HAVE a program of education, in which first things have been put first so that the major emphasis has been on helping children overcome inadequacies in their personal lives and in their social adjustment.
HAVE a dedicated group of teachers and supervisors who have continued serving in these schools for many years because their satisfactions come from seeing the changes they have wrought in the lives of children with whom the regular schools and frequently the homes had failed.
HAVE a remotivating program for continued education for a sizeable number of children who have reached a dead end in the regular schools.
HAVE a program which makes it possible for some of the most seriously maladjusted children to be salvaged, prepared for jobs or equipped to continue to high schools.
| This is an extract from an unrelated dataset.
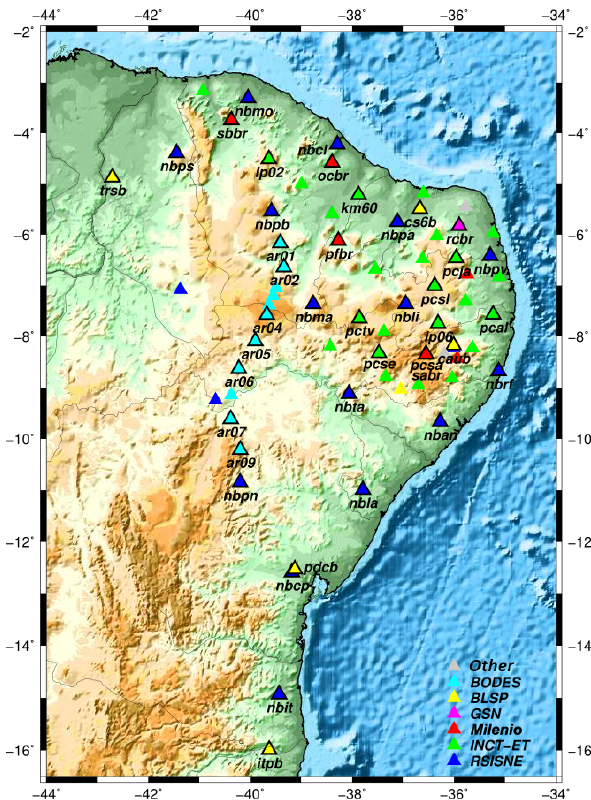
Figure 2. Topographic map of northeast Brazil with locations of broadband and short-period stations considered in this study. Sta- tions are color-coded by network: stations from the RSISNE net- work are represented by dark blue, INCT-ET by green, Milenio by red, GSN by pink, BLSP by yellow, BODES by light blue and “other” networks by grey (see legend). Only the selected stations have been named and are represented using black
HAVE a program which makes it possible for many children to be returned to special classes in regular schools. It is not enough, however, to point to the gains that have been made, commendable as they are. Of course, the good things should not be ignored as is too often the case. But, if the “600” schools are to really become a fully productive, vital and dynamic educational resource and an integral part of our school system, and if we are to resolve the doubts and anxieties which have been raised in the minds of the public and professional staff about their operation, we must plan to greatly intensify, expand and improve the personnel and services through a comprehensive program of improvements. Such a program will require greater expenditure of time, effort and money and an increase in clinical, educational and community resources if the “600” Schools and related services are going to meet the urgent needs of the children attending them and better serve the total needs of the children of the City of New York.